The experience didn't impact my life negatively in the long term, but it definitely changed the way I think about trauma. If a single experience can fuck up my brain semi-permanently, I have utmost respect for people who suffered repeated trauma, sometimes even during early development. I cannot imagine such experiences not leaving debilitating scars of physical nature.
Well, I don’t think this article did a good job of representing Adler’s real views. I’ve read a little bit of his work and he’s definitely a reasonable person who would agree that your trauma is real.
I think his perspective/emphasis just differs a bit from Freud for example. Like rather than saying this event caused my current state of mind (which is of course true from one perspective), he’d focus on the perspective that my mind reacted in this way for a particular purpose (e.g. to protect itself so that I can keep surviving/functioning in the future, even if it comes at a severe cost). That perspective is also true, just different.
I guess it’s important to have both—-empathy for your experience and the real trauma it caused (so that you still feel connected and supported by people) but also reflecting on what may be the purpose of some behaviors/mentalities that came out of the trauma, so that at least in the longer term they can be improved or substituted (e.g. if something exists for a purpose, we can’t just remove it because it’s “not normal”; we need to understand the root of it). All to keep moving forward to your best self. I mean, there’s no magic pill for trauma so every therapeutic approach is going to have limitations but it’s good to seek useful, self-empowering approaches which I think is what Adler was going for.
Just my interpretation. I’m not an Adler expert but I do like his work (as well as Freud’s).
Yup and the theory is wrong. People and even animals who experience “trauma” (beat up, socially humiliated, tricked by fraudsters, etc) over and over actually have physiological changes in the brain.
One can train oneself to ignore trauma which is especially useful in sharp changes in life circumstances, or if what traumatized you is incredibly unlikely to ever happen again, but things like traumatized people being less confident and more anxious is actually useful and protective if you are repeatedly traumatized since the world is actually probably a dangerous place for such people and they should tread conservatively.
> things like traumatized people being less confident and more anxious is actually useful and protective
The core mechanism might be useful, but then there's a question of over-reaction. Consider, for instance, how the immune system is useful, but allergy might be life-threatening.
A little thin on substance, but apropo, IMO. I often ponder how society would have benefited with more Adler & less Freud psychology. If only the father of propaganda had been Adler's nephew...
A lot of people these days are quick to self diagnosis their own “trauma”, to the point that any negative or scary thing that occurred to them in the past could be a candidate for “trauma”. I’m sure this has the effect of minimizing people with actual trauma.
I find the concept of gatekeeping who has been traumatized or not to be incredibly scientifically dubious and the only reason we have such a notion as some people facing real trauma and some people being drama queens is that it’s socially useful for the efficient allocation of societal resources.
All people suffer some degree of trauma, even if it’s something as pedestrian as a loved one dying.
EMDR - for everyone hear saying "yes, trauma is real". Its worth trying and I've seen it do wonders for some people.

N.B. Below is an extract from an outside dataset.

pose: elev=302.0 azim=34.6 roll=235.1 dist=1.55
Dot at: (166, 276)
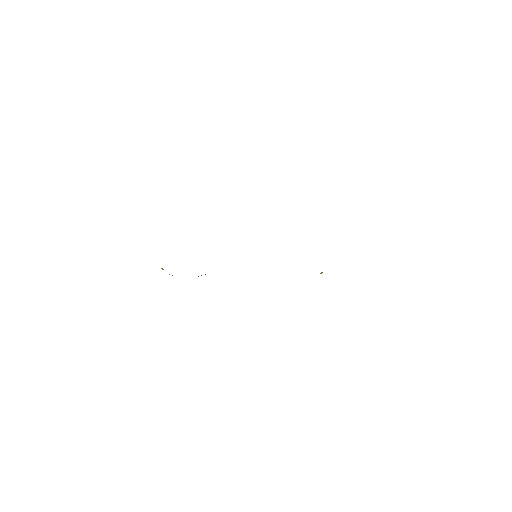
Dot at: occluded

Not so much for me, but the ideas fit with how my own shit eventually resolved.
The experience didn't impact my life negatively in the long term, but it definitely changed the way I think about trauma. If a single experience can fuck up my brain semi-permanently, I have utmost respect for people who suffered repeated trauma, sometimes even during early development. I cannot imagine such experiences not leaving debilitating scars of physical nature.